According to Napic’s data, as at September 2016, overhang and unsold properties under construction have increased to 14,193 and 58,300 from 8,841 and 47,429 units respectively, while new launches have decreased to 23,112 units from 53,357 units recorded during the same period last year. In other words, the gap between overhang/unsold units and new launches has narrowed compared with the same period last year.

“Having fewer new property launches is good for the market now because it enables the market to absorb the existing stock in the market, hence we will not see the overhang and unsold numbers increase significantly, or to be optimistic, there are chances that the numbers may decrease gradually in the next few months,” said Aina during her “Property Market Performance Review” at ‘The Malaysian Property Market: Opportunities amidst uncertainties” seminar organised by Rahim & Co today.

She said the market is self-adjusting and recovering from the slowdown.

“Rather than predict what the property market trend and direction is, allow the market to self-adjust and do its own correction. For developers, it is good for them to hold back launches and re-plan their launches more carefully to avoid more unsold and overhang units,” she said.

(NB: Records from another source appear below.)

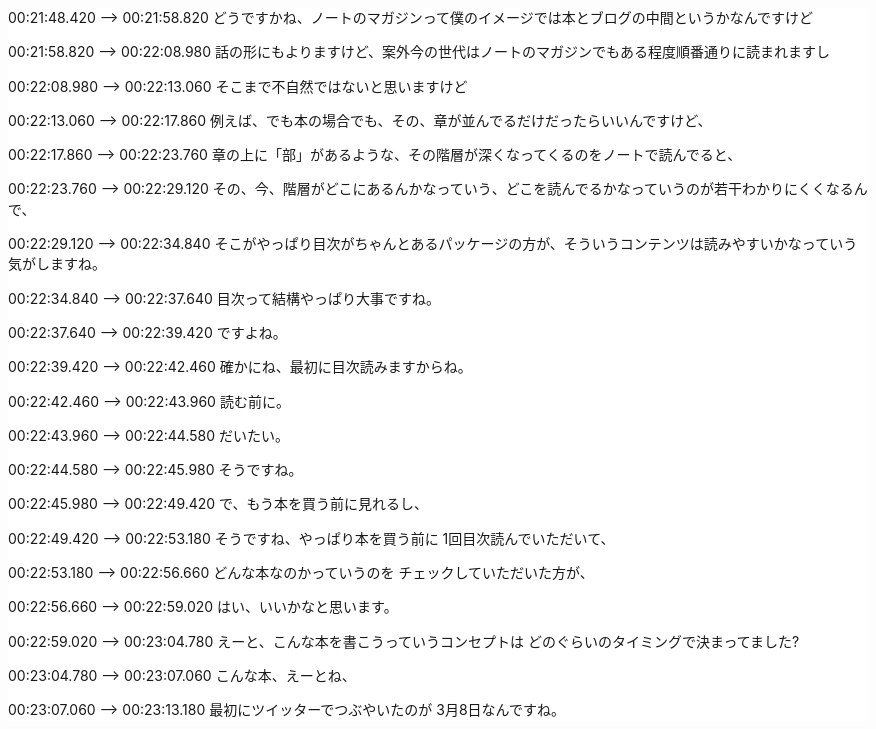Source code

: 00:21:48.420 --> 00:21:58.820
どうですかね、ノートのマガジンって僕のイメージでは本とブログの中間というかなんですけど

00:21:58.820 --> 00:22:08.980
話の形にもよりますけど、案外今の世代はノートのマガジンでもある程度順番通りに読まれますし

00:22:08.980 --> 00:22:13.060
そこまで不自然ではないと思いますけど

00:22:13.060 --> 00:22:17.860
例えば、でも本の場合でも、その、章が並んでるだけだったらいいんですけど、

00:22:17.860 --> 00:22:23.760
章の上に「部」があるような、その階層が深くなってくるのをノートで読んでると、

00:22:23.760 --> 00:22:29.120
その、今、階層がどこにあるんかなっていう、どこを読んでるかなっていうのが若干わかりにくくなるんで、

00:22:29.120 --> 00:22:34.840
そこがやっぱり目次がちゃんとあるパッケージの方が、そういうコンテンツは読みやすいかなっていう気がしますね。

00:22:34.840 --> 00:22:37.640
目次って結構やっぱり大事ですね。

00:22:37.640 --> 00:22:39.420
ですよね。

00:22:39.420 --> 00:22:42.460
確かにね、最初に目次読みますからね。

00:22:42.460 --> 00:22:43.960
読む前に。

00:22:43.960 --> 00:22:44.580
だいたい。

00:22:44.580 --> 00:22:45.980
そうですね。

00:22:45.980 --> 00:22:49.420
で、もう本を買う前に見れるし、

00:22:49.420 --> 00:22:53.180
そうですね、やっぱり本を買う前に 1回目次読んでいただいて、

00:22:53.180 --> 00:22:56.660
どんな本なのかっていうのを チェックしていただいた方が、

00:22:56.660 --> 00:22:59.020
はい、いいかなと思います。

00:22:59.020 --> 00:23:04.780
えーと、こんな本を書こうっていうコンセプトは どのぐらいのタイミングで決まってました?

00:23:04.780 --> 00:23:07.060
こんな本、えーとね、

00:23:07.060 --> 00:23:13.180
最初にツイッターでつぶやいたのが 3月8日なんですね。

Aina does not see the market bouncing back over the next few months.

“Looking at the data of the past nine months, we don’t see signs of the property market bouncing back although it may be stimulated in the short term when new policies and measures are introduced to the market,” Aina noted.

“The property market reacts to new monetary policies and government interventions very fast, and we do see many new measures being imposed to help those in need to get homes. However, we never really know which measure actually boosts the market the most,” she said.